REQUIRED WORK -> Print each entry again exactly as written, and keep the pictures out.

SUPPLIED RECORDS ->

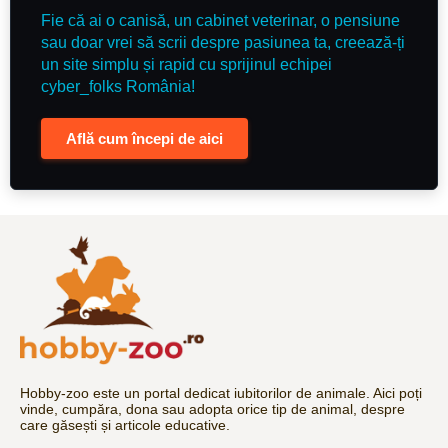
Fie că ai o canisă, un cabinet veterinar, o pensiune
sau doar vrei să scrii despre pasiunea ta, creează-ți
un site simplu și rapid cu sprijinul echipei
cyber_folks România!
Află cum începi de aici
Hobby-zoo este un portal dedicat iubitorilor de animale. Aici poți
vinde, cumpăra, dona sau adopta orice tip de animal, despre
care găsești și articole educative.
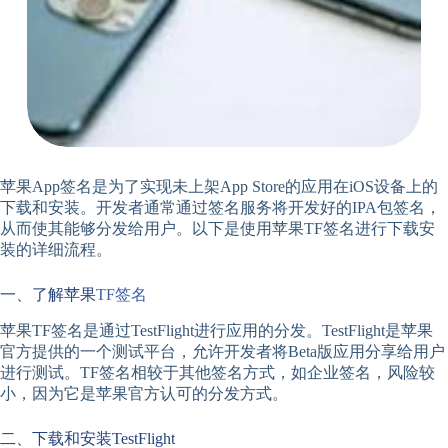
苹果App签名是为了实现未上架App Store的应用在iOS设备上的
下载和安装。开发者通常通过签名服务将开发好的IPA包签名，
从而使其能够分发给用户。以下是使用苹果TF签名进行下载安
装的详细流程。
一、了解苹果
TF签名
苹果TF签名是通过TestFlight进行应用的分发。TestFlight是苹果
官方提供的一个测试平台，允许开发者将Beta版应用分享给用户
进行测试。TF签名相较于其他签名方式，如企业签名，风险较
小，因为它是苹果官方认可的分发方式。
二、下载和安装TestFlight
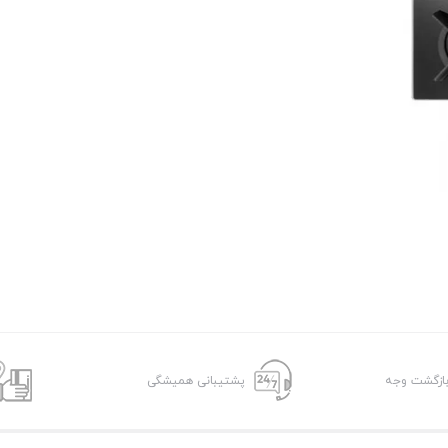
پشتیبانی همیشگی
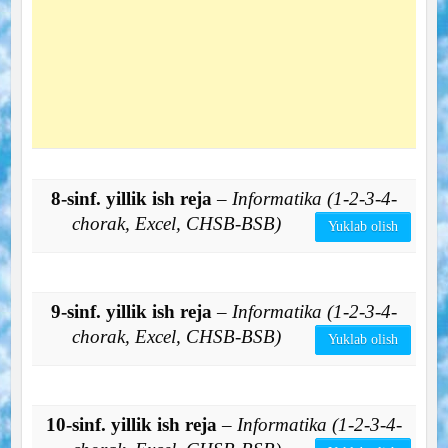
8-sinf. yillik ish reja
– Informatika (1-2-3-4-
chorak, Excel, CHSB-BSB)
Yuklab olish
9-sinf. yillik ish reja
– Informatika (1-2-3-4-
chorak, Excel, CHSB-BSB)
Yuklab olish
10-sinf. yillik ish reja
– Informatika (1-2-3-4-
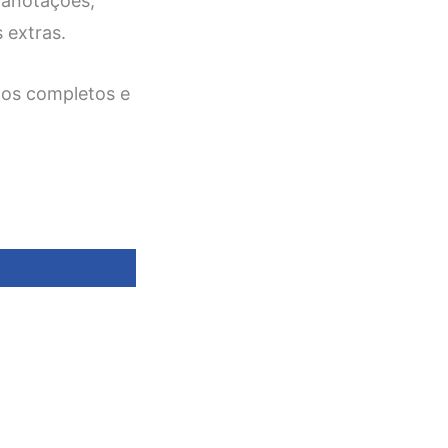
 anotações,
 extras.
mos completos e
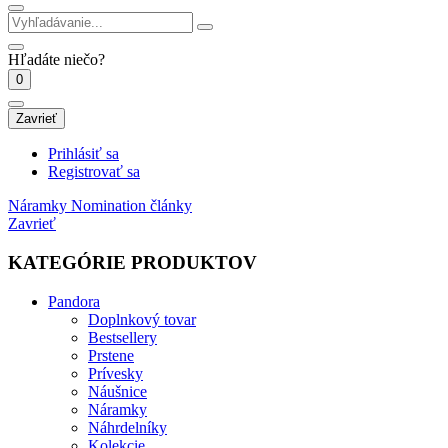
Hľadáte niečo?
0
Zavrieť
Prihlásiť sa
Registrovať sa
Náramky
Nomination články
Zavrieť
KATEGÓRIE PRODUKTOV
Pandora
Doplnkový tovar
Bestsellery
Prstene
Prívesky
Náušnice
Náramky
Náhrdelníky
Kolekcie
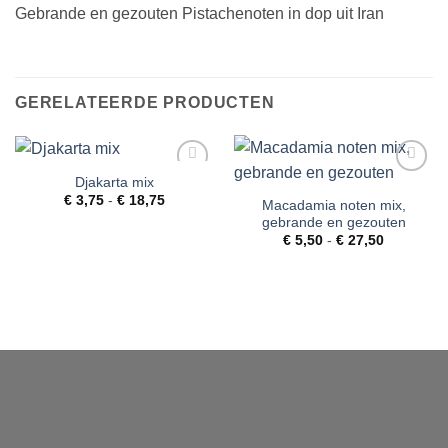
Gebrande en gezouten Pistachenoten in dop uit Iran
GERELATEERDE PRODUCTEN
Djakarta mix
Toevoegen
Toevoegen
Prijsklasse:
aan
aan
€
3,75
-
€
18,75
Macadamia noten mix,
€ 3,75
verlanglijst
verlanglijst
gebrande en gezouten
tot
€ 18,75
Prijsklass
€
5,50
-
€
27,50
€ 5,50
tot
€ 27,50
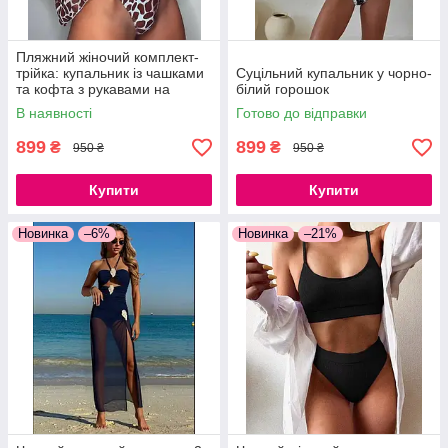
Пляжний жіночий комплект-
трійка: купальник із чашками
Суцільний купальник у чорно-
та кофта з рукавами на
білий горошок
зав'язках біло-коричневий, S,
В наявності
Готово до відправки
М, L
899
899
₴
₴
950 ₴
950 ₴
Купити
Купити
Новинка
–6%
Новинка
–21%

REPLY ->
Fie că ai o canisă, un cabinet veterinar, o pensiune
sau doar vrei să scrii despre pasiunea ta, creează-ți
un site simplu și rapid cu sprijinul echipei
cyber_folks România!
Află cum începi de aici
Hobby-zoo este un portal dedicat iubitorilor de animale. Aici poți
vinde, cumpăra, dona sau adopta orice tip de animal, despre
care găsești și articole educative.
苹果App签名是为了实现未上架App Store的应用在iOS设备上的
下载和安装。开发者通常通过签名服务将开发好的IPA包签名，
从而使其能够分发给用户。以下是使用苹果TF签名进行下载安
装的详细流程。
一、了解苹果
TF签名
苹果TF签名是通过TestFlight进行应用的分发。TestFlight是苹果
官方提供的一个测试平台，允许开发者将Beta版应用分享给用户
进行测试。TF签名相较于其他签名方式，如企业签名，风险较
小，因为它是苹果官方认可的分发方式。
二、下载和安装TestFlight
پشتیبانی همیشگی
8-sinf. yillik ish reja
– Informatika (1-2-3-4-
chorak, Excel, CHSB-BSB)
Yuklab olish
9-sinf. yillik ish reja
– Informatika (1-2-3-4-
chorak, Excel, CHSB-BSB)
Yuklab olish
10-sinf. yillik ish reja
– Informatika (1-2-3-4-
 anotações,
 extras.
mos completos e
Hľadáte niečo?
0
Zavrieť
Prihlásiť sa
Registrovať sa
Náramky
Nomination články
Zavrieť
KATEGÓRIE PRODUKTOV
Pandora
Doplnkový tovar
Bestsellery
Prstene
Prívesky
Náušnice
Náramky
Náhrdelníky
Kolekcie
Gebrande en gezouten Pistachenoten in dop uit Iran
GERELATEERDE PRODUCTEN
Djakarta mix
Toevoegen
Toevoegen
Prijsklasse:
aan
aan
€
3,75
-
€
18,75
Macadamia noten mix,
€ 3,75
verlanglijst
verlanglijst
gebrande en gezouten
tot
€ 18,75
Prijsklass
€
5,50
-
€
27,50
€ 5,50
tot
€ 27,50
Пляжний жіночий комплект-
трійка: купальник із чашками
Суцільний купальник у чорно-
та кофта з рукавами на
білий горошок
зав'язках біло-коричневий, S,
В наявності
Готово до відправки
М, L
899
899
₴
₴
950 ₴
950 ₴
Купити
Купити
Новинка
–6%
Новинка
–21%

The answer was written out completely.